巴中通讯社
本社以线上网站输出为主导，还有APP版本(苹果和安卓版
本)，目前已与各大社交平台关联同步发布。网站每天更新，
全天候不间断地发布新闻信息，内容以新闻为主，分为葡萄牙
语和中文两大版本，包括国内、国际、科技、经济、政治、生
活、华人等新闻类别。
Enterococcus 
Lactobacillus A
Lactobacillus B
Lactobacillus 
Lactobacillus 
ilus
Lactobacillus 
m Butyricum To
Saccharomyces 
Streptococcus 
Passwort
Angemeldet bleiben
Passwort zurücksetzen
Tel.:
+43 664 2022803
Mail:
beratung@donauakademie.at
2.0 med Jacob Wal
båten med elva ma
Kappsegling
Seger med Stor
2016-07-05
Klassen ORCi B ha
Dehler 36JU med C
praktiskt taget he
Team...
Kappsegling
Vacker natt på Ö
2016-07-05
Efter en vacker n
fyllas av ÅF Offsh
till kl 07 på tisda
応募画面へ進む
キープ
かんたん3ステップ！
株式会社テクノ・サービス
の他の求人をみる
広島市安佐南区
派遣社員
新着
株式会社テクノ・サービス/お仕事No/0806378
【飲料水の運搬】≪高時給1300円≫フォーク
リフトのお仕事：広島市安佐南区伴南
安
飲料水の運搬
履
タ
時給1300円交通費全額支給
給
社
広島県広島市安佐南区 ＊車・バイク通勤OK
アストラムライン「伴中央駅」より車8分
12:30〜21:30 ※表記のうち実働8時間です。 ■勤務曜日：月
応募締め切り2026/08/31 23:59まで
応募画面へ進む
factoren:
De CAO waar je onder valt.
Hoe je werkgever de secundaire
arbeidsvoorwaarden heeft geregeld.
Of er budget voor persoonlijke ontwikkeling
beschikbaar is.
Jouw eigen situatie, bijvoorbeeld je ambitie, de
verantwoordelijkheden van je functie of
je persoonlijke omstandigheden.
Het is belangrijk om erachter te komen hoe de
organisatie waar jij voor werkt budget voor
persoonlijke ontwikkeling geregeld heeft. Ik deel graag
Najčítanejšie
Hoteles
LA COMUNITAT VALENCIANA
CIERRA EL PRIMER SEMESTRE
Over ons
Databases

---

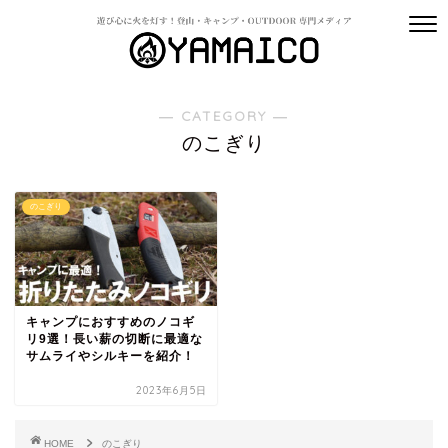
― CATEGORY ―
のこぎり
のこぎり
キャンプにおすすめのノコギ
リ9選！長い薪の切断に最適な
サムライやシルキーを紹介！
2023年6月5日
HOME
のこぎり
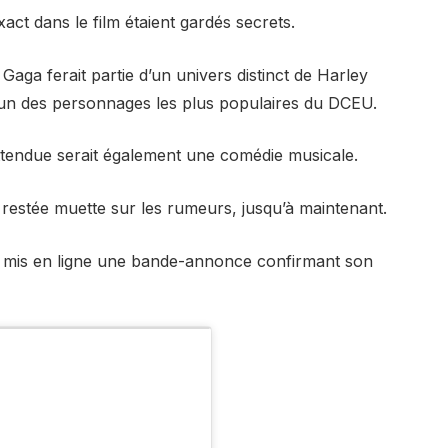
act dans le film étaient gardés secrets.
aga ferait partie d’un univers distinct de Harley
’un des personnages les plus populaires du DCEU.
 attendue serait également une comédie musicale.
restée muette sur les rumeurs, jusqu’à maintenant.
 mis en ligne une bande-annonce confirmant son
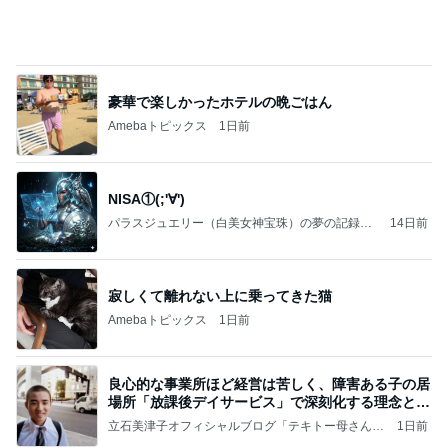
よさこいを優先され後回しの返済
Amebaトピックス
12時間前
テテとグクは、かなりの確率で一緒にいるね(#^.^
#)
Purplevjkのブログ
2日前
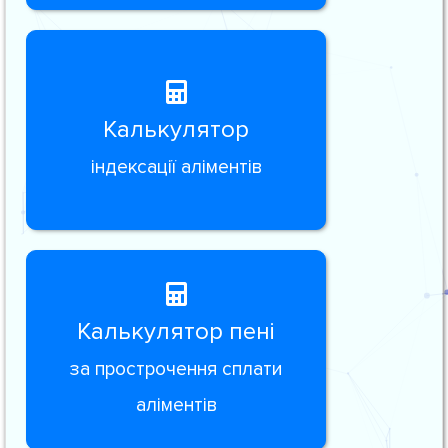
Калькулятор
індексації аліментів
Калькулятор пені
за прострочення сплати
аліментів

_Directions for this task_.
Identify each line in the two blocks above that contains the word "budget", and copy each of those lines in full.

_Answer box_.
Of er budget voor persoonlijke ontwikkeling
organisatie waar jij voor werkt budget voor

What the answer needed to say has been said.